Stabilization and correction of aberrated laser beams via plasma channelling.

High-power laser applications, and especially laser wakefield acceleration, continue to draw attention through various research topics, and may bring many industrial applications based on compact accelerators, from ultrafast imaging to cancer therapy. However, one main step towards this is the arch issue of stability. Indeed, the interaction of a complex, aberrated laser beam with plasma involves a lot of physical phenomena and non-linear effects, such as self-focusing and filamentation. Different outcomes can be induced by small laser instabilities (i.e. laser wavefront), therefore harming any practical solution. One promising path to be explored is the use of a plasma channel to possibly guide and correct aberrated beams. Complex and costly experimental facilities are required to investigate such topics. However, one way to quickly and efficiently explore new solutions is numerical simulations, especially Particle-In-Cell (PIC) simulations if, and only if, one is confidently implementing such aberrated beams which, contrary to a Gaussian beam, do not have analytical solutions.
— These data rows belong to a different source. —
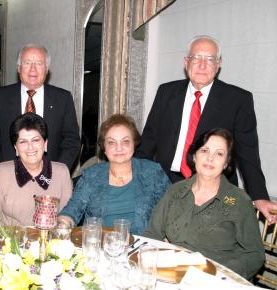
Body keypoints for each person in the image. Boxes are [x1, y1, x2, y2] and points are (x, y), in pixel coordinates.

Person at [135, 34, 277, 222]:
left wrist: (259, 196)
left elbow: (247, 153)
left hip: (213, 191)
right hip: (164, 185)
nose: (202, 65)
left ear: (218, 65)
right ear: (186, 62)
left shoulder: (238, 100)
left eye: (209, 59)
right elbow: (149, 141)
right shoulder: (166, 92)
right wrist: (132, 176)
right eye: (196, 57)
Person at [144, 128, 265, 279]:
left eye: (219, 153)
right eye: (204, 150)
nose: (210, 158)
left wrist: (219, 273)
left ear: (226, 162)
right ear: (194, 156)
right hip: (173, 275)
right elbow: (152, 234)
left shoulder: (239, 201)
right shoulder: (175, 191)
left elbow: (255, 254)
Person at [0, 44, 80, 184]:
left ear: (46, 69)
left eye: (39, 63)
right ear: (19, 68)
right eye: (27, 63)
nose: (33, 69)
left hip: (49, 178)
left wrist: (59, 171)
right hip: (8, 177)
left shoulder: (63, 98)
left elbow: (72, 140)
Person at [58, 114, 171, 235]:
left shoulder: (152, 172)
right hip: (100, 245)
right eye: (111, 142)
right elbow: (72, 211)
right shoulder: (92, 176)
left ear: (134, 144)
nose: (119, 148)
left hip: (144, 247)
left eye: (125, 141)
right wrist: (62, 225)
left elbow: (173, 209)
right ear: (104, 148)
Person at [0, 113, 72, 226]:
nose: (30, 147)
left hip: (50, 241)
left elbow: (66, 217)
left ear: (45, 144)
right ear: (16, 148)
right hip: (12, 241)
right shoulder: (2, 172)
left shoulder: (62, 173)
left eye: (35, 140)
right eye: (23, 142)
In this research, we propose two new advancements: the correct implementation of aberrated laser beams inside a 3D PIC code, showing a great consistency, under vacuum, compared to the calculations with Fresnel theory); and the correction of their quality via the propagation inside a plasma channel. We demonstrate improvements in the beam pattern, becoming closer to a single plasma mode with less distortions, and thus suggesting a better stability for the targeted application. Through this confident calculation technique for distorted laser beams, we are now expecting to proceed with more accurate PIC simulations, closer to experimental conditions, and obtained results with plasma channels indicate promising future research.